Professor CHEN Huajun from Zhejiang University summarized the development trends in artificial intelligence from the perspectives of knowledge graphs and large language models. He discussed methods and approaches for using knowledge graphs and language models to represent scientific knowledge and process scientific language. He also provided an in-depth exploration of the latest research advancements, including the chemical element-oriented knowledge graph, molecular graph learning with integrated knowledge enhancement and functional prompts, and protein prompt-based learning models.
"Quantum many-body systems have enormous degrees of freedom and massive data scales, which often prevent us from conducting efficient computational analysis," pointed out ZHANG Yi, an assistant professor at Peking University, in his report titled "Machine Learning in Quantum Materials, Models, and Algorithms". To address this, ZHANG introduced his team's computational strategy for quantum many-body systems using machine learning, including the application of machine learning to analyze quantum states based on complex high-throughput experimental or computational data, such as exotic evolving charge orders and quantum spin liquids. He also noted that directly applying foundation models to quantum models is expected to foster new developments in big data scientific analysis.

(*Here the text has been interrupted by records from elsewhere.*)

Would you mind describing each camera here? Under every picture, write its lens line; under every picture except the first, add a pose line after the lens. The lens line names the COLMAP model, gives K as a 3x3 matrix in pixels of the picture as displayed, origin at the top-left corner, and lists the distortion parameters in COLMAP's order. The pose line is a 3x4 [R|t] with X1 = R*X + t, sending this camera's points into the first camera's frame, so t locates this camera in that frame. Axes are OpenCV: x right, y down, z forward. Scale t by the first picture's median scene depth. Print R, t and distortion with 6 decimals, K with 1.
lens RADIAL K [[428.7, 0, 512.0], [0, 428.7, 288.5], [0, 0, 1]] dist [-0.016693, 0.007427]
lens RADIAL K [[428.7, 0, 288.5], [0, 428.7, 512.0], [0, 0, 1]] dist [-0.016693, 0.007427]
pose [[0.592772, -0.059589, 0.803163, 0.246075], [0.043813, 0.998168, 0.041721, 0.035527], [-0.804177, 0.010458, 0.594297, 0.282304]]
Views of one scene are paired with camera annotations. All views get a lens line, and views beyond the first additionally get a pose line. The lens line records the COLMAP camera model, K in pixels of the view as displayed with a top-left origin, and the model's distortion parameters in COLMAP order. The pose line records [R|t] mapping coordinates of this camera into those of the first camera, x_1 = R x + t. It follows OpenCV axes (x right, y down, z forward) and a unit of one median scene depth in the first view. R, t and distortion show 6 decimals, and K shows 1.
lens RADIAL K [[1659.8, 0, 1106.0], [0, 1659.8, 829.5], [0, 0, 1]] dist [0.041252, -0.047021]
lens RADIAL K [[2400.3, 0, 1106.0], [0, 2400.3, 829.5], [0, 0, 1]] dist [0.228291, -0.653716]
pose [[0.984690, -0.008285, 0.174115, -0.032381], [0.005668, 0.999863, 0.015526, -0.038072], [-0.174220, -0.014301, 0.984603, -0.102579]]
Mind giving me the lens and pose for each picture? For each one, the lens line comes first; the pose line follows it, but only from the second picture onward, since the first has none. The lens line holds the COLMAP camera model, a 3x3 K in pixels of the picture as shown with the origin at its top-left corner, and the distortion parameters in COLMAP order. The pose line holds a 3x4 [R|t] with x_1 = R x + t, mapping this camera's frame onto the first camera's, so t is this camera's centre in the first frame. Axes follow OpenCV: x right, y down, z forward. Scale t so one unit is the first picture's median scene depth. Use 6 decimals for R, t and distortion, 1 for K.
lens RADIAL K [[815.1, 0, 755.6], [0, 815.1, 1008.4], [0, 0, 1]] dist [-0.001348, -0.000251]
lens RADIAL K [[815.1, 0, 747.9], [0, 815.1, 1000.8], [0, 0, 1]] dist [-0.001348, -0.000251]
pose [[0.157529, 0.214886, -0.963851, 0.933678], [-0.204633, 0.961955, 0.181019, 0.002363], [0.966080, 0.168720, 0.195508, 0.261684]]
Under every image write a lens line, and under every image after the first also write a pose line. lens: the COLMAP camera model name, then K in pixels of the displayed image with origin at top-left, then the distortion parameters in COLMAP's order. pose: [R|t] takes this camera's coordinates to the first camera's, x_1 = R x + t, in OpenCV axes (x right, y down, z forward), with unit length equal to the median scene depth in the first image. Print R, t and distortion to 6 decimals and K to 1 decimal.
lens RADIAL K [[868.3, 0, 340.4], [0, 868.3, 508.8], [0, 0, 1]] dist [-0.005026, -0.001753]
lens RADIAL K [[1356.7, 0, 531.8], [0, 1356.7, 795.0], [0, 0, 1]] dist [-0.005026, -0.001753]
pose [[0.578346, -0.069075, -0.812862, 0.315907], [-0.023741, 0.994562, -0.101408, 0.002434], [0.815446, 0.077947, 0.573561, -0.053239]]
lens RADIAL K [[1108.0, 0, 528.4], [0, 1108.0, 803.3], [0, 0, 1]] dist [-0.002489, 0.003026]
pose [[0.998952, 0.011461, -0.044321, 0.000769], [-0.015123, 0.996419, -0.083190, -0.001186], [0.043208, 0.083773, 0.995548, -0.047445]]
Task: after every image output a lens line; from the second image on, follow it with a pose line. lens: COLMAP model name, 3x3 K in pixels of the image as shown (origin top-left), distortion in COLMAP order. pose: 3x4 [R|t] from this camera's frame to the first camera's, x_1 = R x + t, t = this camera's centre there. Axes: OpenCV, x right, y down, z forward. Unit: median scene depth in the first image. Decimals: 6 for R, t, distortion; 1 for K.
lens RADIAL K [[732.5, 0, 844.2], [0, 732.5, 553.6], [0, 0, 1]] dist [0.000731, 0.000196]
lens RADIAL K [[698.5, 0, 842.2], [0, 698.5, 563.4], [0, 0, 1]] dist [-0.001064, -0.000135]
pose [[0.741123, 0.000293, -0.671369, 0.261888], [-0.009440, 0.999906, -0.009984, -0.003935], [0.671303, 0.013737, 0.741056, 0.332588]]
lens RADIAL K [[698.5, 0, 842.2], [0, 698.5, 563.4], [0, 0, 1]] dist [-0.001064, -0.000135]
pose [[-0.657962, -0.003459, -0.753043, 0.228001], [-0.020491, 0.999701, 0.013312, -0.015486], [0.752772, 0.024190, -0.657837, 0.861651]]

"AI for science has achieved great success, but what are its shortcomings?" "Is the model more important, or is computational power?" "What are the practical dilemmas in managing foundation model data?" ... During the roundtable forum, experts and attendees shared their views and engaged in discussions on these issues. "This year's Nobel Prize has demonstrated the initial success of AI for science, but large language models often overlook important details. For example, AlphaFold primarily focuses on the main chain, while giving less attention to the branch chain, which is crucial in pharmacology." "Both models and computational power are important, but the key is to strike the right balance between the two. Additionally, we need to make innovations in mechanisms to help universities address the lack of intelligent computational power." "Data security and privacy protection are crucial for effective data management in foundation models. We hope to achieve the open sharing of public welfare and industrial data under the guidance of the government, break down data barriers, and resolve the problem of data fragmentation." At the forum, attendees unanimously agreed that artificial intelligence technology, represented by foundation models, has profoundly transformed the paradigm of scientific computing. While it faces major challenges in computational power, models, and data, it also represents a new opportunity to take the lead in science and technology. All sectors of enterprises, universities, and research institutes should continue to explore and cooperate in this field, contributing wisdom and strength to both scientific research and industrial applications.